How the Universe Works is a Discovery Channel series on Astronomy. To
date there are five series consisting of eight or nine episodes each.
The first series was developed in 2010 and the fifth 2016, so the
material is reasonably up to date.
The first series was about galaxies, stars, planets etc. providing a good introduction to these topics. The later series tended to cover breaking theories such as Planet Nine, exoplanets and dark matter. As a result, as the theory is updated or revised, the information in the show tends to get a little dated.
The shows format is narration, supplemented by addition contributions from scientists and researchers involved in the relevant area. The show also uses CGI and graphics to give an 'artist's impression' of phenomena such as a solar system forming, as well as telescope images of planetary nebulas, open clusters, galaxies and Hubble's ultra-deep field.
However, I found the material to be fairly light weight. For example in the series one episode on Supernovas they describe a Type 1A Supernova: "The moment the white dwarf star starts to fuse carbon and oxygen into iron its doomed. Suddenly the white dwarf explodes." This is bunkum. When a white dwarf accretes enough matter from a companion star and its mass reaches the Chandrasekhar limit (due to electron degeneracy - approx. 1.4 solar masses), the star collapses, undergoes thermonuclear runaway, blowing itself to bits. About 0.6 solar masses of Nickel 56 is formed, which decays into radioactive Cobalt 56 and then into Iron 56. This process produces a consistent light curve and Type 1A supernova known as Standard Candles, were used to determine distances of remote galaxies. Similarly for a Type II supernova, the explanation is inaccurate. Very large stars (> 90 solar masses) are thought to collapse directly into black holes without any visible explosion, although this depends on metallicity and the star's rotation rate. These have been observed but are not mentioned on the show.

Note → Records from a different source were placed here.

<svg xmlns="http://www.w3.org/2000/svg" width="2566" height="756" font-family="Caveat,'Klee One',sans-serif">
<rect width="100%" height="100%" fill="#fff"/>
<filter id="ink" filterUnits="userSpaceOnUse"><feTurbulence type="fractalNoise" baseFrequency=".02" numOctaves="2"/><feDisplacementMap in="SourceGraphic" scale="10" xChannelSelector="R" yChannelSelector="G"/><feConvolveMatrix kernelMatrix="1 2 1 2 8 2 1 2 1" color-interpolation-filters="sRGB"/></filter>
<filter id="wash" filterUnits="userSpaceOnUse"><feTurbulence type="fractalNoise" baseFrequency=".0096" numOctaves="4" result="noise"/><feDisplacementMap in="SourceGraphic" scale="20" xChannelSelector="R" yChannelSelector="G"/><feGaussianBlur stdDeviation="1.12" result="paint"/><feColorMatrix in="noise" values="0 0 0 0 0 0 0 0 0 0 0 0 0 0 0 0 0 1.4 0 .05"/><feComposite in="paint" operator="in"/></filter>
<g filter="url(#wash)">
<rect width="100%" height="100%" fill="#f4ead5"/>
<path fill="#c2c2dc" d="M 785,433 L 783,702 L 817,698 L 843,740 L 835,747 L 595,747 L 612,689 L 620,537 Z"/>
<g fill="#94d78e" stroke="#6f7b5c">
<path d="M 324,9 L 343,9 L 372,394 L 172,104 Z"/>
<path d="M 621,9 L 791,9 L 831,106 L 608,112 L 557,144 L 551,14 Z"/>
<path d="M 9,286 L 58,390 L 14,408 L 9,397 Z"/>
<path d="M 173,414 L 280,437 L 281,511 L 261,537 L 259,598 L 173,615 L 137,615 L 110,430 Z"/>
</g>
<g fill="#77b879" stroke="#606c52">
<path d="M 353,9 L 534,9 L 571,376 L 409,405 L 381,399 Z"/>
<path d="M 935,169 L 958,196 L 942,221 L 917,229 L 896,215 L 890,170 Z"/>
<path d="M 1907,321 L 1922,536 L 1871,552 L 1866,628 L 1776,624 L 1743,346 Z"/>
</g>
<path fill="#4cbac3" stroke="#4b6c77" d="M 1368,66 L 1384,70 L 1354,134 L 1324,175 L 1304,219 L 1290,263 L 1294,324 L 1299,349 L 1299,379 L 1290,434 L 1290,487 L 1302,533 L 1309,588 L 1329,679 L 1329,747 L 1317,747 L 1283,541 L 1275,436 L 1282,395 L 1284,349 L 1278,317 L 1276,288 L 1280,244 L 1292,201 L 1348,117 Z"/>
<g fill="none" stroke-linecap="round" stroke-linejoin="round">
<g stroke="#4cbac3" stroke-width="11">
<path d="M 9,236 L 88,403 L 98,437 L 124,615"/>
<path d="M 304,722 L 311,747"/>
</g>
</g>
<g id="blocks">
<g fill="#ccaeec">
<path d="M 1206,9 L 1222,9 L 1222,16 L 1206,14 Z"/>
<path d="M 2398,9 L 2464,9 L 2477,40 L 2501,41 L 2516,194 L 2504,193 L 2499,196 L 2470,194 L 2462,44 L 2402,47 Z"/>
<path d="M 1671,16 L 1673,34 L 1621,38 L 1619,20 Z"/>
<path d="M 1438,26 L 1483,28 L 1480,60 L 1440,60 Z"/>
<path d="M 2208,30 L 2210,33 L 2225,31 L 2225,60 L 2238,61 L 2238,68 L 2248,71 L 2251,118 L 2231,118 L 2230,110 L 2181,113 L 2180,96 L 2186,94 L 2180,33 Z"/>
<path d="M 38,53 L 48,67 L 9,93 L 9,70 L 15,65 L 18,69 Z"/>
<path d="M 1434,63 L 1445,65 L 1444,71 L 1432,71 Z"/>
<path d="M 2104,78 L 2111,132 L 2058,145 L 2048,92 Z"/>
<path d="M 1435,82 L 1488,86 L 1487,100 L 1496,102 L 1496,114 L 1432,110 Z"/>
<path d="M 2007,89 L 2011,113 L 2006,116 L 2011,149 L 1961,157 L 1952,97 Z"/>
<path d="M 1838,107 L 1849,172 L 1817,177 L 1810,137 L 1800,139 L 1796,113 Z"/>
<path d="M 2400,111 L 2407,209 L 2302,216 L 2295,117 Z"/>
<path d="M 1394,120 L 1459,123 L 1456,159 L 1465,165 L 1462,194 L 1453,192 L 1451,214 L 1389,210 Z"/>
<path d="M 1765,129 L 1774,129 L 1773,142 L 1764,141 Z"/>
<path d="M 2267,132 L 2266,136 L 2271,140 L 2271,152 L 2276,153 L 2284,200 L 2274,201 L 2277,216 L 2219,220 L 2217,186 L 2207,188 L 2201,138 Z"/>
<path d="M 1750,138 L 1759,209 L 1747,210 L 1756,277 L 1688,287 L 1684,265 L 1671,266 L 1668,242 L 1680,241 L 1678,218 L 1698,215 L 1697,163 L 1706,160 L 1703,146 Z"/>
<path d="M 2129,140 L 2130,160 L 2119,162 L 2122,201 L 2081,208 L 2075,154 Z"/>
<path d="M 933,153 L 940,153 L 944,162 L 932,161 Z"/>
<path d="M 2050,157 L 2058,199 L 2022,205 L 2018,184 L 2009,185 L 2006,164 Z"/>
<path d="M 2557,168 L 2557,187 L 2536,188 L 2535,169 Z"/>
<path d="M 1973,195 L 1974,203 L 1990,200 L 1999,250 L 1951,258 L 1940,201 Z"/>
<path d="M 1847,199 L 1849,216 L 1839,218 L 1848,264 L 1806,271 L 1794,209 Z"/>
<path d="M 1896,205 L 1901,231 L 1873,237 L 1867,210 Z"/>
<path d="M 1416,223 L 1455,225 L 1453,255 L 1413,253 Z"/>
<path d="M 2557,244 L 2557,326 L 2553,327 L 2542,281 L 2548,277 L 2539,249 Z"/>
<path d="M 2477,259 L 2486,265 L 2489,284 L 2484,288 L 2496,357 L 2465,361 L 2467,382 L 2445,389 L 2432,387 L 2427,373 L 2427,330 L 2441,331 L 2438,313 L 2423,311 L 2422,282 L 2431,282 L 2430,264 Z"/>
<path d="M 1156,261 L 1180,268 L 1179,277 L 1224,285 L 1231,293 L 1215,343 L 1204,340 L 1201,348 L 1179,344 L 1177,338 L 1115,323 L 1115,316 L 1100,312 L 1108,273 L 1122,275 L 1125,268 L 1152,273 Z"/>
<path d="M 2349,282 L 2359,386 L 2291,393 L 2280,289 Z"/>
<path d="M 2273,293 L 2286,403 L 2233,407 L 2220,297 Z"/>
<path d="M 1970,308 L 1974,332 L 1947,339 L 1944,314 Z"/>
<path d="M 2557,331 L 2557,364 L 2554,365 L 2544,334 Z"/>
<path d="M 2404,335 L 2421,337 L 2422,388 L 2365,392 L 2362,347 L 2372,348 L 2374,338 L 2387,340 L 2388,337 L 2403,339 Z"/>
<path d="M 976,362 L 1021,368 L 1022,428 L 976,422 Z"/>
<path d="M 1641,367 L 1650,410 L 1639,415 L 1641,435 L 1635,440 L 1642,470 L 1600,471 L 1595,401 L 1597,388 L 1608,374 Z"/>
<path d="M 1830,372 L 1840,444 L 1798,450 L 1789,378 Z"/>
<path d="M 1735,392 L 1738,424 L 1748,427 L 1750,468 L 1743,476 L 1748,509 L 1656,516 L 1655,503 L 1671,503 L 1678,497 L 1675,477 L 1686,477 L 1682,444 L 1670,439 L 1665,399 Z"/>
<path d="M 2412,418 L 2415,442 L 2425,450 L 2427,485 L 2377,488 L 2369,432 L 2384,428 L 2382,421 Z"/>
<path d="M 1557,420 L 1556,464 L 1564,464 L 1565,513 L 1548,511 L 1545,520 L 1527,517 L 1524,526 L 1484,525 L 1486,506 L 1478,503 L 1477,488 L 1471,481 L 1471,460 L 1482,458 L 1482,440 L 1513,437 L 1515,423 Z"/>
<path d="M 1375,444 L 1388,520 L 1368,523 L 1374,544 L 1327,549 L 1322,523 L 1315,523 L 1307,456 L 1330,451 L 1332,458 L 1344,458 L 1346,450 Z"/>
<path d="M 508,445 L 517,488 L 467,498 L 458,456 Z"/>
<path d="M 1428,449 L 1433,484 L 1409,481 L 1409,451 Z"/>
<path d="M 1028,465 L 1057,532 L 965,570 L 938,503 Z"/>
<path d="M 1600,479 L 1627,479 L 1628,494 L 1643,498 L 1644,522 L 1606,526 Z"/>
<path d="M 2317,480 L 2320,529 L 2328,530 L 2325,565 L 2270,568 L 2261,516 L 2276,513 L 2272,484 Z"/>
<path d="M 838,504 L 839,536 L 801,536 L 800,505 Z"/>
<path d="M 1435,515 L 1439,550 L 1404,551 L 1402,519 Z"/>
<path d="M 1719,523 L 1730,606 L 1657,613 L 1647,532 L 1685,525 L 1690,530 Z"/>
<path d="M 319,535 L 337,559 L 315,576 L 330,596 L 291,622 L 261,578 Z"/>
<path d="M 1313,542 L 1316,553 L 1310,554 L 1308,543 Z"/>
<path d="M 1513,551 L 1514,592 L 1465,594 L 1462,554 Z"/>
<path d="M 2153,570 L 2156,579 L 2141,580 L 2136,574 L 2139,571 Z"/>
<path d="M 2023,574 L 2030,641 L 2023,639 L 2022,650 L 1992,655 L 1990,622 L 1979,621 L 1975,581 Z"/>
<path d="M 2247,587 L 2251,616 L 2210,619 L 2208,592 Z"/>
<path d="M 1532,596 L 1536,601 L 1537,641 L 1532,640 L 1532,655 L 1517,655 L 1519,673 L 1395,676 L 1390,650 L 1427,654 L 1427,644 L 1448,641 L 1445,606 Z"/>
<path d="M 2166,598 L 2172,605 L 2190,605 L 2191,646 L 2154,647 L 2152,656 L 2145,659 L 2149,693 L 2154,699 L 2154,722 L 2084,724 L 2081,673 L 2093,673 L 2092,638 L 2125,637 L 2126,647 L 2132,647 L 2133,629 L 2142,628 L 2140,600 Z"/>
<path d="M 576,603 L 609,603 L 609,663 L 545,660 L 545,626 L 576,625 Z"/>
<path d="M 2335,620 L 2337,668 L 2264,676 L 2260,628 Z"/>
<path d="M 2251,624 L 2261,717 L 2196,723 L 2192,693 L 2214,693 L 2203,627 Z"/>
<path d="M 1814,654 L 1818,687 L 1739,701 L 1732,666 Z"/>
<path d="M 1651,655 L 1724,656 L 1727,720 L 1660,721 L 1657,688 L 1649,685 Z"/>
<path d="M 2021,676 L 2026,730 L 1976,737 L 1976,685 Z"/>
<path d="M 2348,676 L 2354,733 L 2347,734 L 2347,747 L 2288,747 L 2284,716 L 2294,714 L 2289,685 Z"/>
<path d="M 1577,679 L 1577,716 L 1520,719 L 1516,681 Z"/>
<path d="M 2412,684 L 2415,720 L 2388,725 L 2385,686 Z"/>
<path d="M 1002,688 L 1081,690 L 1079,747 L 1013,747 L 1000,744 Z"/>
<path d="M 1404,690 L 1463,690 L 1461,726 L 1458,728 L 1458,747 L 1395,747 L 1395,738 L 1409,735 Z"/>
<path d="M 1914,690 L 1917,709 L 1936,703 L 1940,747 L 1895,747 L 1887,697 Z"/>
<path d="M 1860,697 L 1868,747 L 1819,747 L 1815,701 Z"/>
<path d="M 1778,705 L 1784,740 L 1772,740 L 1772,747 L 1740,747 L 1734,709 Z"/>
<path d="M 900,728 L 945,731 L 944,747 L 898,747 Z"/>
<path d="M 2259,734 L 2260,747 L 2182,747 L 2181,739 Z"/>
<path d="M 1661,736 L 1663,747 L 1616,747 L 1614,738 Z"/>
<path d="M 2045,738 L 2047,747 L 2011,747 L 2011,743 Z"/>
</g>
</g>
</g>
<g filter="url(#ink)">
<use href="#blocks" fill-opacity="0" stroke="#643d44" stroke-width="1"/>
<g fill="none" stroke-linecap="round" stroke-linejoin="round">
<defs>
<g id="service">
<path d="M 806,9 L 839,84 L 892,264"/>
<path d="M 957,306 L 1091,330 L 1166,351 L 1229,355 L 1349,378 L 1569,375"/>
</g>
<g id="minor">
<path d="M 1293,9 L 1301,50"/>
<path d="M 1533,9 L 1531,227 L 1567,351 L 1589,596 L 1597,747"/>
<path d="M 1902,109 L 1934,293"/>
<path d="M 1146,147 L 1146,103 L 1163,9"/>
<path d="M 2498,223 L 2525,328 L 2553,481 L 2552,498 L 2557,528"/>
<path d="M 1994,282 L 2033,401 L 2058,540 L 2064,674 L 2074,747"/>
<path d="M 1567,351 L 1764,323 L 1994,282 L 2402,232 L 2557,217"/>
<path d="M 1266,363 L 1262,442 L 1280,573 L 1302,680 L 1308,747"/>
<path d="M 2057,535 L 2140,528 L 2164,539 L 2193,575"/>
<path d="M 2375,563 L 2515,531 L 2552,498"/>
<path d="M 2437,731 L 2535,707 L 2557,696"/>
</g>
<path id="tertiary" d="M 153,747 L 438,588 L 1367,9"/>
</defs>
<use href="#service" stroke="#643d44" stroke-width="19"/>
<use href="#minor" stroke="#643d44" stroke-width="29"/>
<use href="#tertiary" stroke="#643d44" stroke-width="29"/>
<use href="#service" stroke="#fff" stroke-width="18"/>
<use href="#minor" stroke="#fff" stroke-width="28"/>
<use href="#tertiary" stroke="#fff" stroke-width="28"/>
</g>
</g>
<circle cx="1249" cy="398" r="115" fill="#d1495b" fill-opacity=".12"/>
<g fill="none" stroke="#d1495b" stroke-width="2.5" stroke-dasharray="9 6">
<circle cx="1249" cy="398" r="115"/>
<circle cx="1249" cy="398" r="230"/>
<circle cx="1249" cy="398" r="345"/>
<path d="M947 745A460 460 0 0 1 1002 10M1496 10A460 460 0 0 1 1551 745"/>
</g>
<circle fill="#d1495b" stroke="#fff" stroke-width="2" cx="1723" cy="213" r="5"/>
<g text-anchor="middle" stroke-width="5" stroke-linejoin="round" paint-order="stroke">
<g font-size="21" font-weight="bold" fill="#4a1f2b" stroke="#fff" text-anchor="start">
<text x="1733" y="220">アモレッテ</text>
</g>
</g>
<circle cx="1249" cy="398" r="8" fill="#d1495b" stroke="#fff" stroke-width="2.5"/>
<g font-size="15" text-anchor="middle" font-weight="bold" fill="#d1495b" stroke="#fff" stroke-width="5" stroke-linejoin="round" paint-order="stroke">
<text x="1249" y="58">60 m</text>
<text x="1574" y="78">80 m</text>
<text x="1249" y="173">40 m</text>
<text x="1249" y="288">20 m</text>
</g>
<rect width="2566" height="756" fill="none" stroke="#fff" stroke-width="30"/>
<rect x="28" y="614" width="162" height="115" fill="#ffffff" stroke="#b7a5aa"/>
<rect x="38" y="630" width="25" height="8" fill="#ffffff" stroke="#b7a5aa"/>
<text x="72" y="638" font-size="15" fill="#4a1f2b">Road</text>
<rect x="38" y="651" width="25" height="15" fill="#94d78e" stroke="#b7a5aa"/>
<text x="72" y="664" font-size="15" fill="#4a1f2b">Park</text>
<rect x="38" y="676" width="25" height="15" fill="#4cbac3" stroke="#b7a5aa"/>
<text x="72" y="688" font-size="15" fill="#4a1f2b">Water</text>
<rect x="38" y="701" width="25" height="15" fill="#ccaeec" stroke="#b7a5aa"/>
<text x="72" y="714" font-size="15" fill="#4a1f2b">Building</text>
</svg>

So while the show popularises astronomy with great special effects, the facts have been dumbed down for ease of public consumption. Nevertheless the show is a good introduction to our amazing universe and how it works. 7/10
P.S. For a more technical explanation, try Dr Alex Filippenko's 96 lecture series: Understanding the Universe an Introduction to Astronomy.
I give this show an 8 out of 10 only because they keep changing there answers about things like the sizes of the planets... One time they will say Mars is bigger then earth and now today's episode the lady said that Mars was smaller then earth. They also do the same with Jupiter and Saturn. You're show is one of my favorite shows but you guys need to get the stories straight.other then that this show is amazing and has no other flaws from my opinion. Also I was wounds ring if maybe the show could show what's farther out past Pluto and the asteroid belt. Just a suggestion. Big fan of mike row he's an amazing guy. Last thing maybe an episode of possible plant life growth on other planets such as Mars. Thank you.